Given instruction → Rewrite the data starting at the line containing "country: FR" and ending at the line containing "longitude: 16.7295", changing "city" to "town" and keeping everything else the same. Omit the pictures.

Dataset →

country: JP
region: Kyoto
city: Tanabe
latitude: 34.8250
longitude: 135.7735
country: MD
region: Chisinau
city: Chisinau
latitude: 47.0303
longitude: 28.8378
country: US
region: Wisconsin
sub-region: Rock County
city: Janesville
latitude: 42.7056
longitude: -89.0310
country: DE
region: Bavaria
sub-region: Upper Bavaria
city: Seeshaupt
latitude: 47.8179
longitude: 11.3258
==
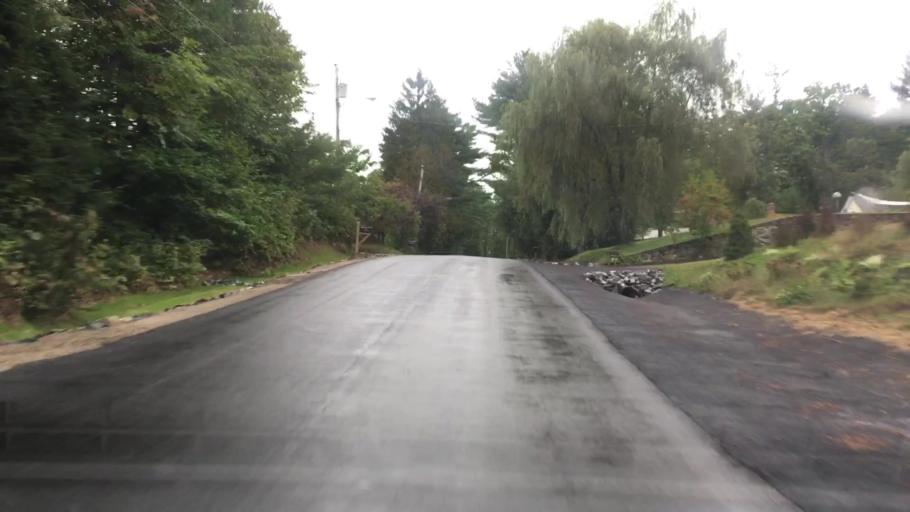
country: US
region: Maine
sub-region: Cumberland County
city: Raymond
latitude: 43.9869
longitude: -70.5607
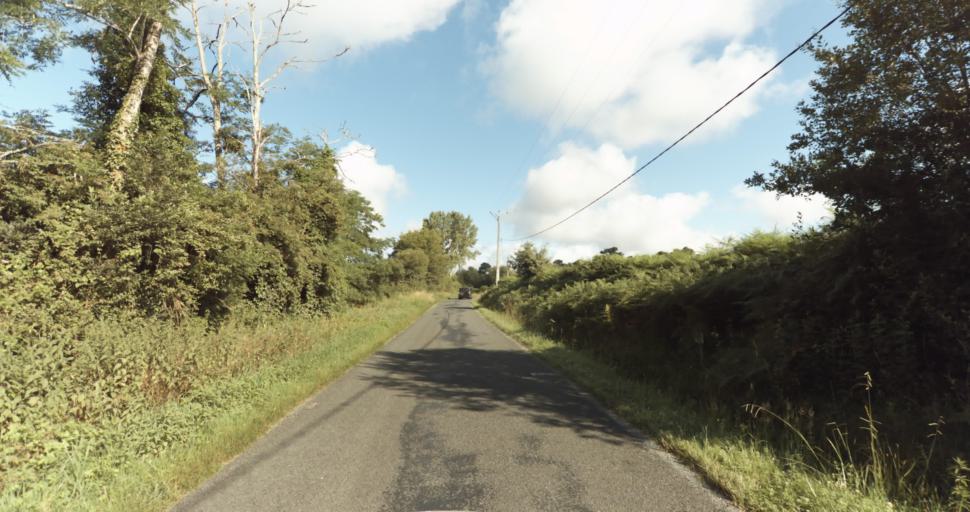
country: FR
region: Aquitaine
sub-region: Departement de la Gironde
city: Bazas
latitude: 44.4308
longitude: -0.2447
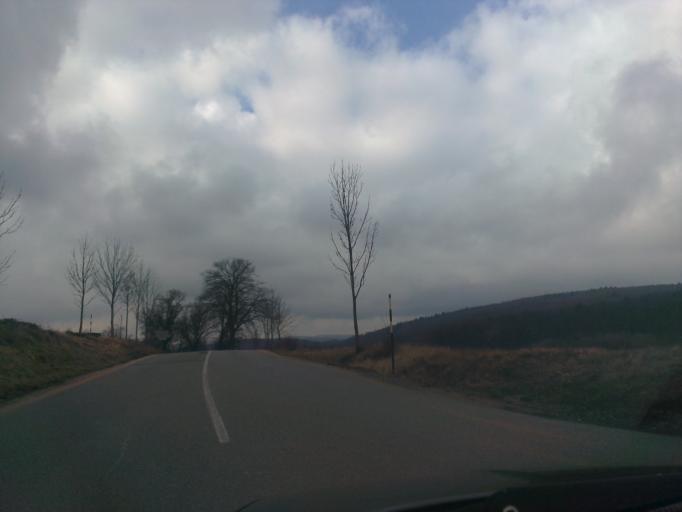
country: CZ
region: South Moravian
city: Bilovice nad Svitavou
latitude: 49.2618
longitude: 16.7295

Solution to this task →
country: FR
region: Aquitaine
sub-region: Departement de la Gironde
town: Bazas
latitude: 44.4308
longitude: -0.2447
country: CZ
region: South Moravian
town: Bilovice nad Svitavou
latitude: 49.2618
longitude: 16.7295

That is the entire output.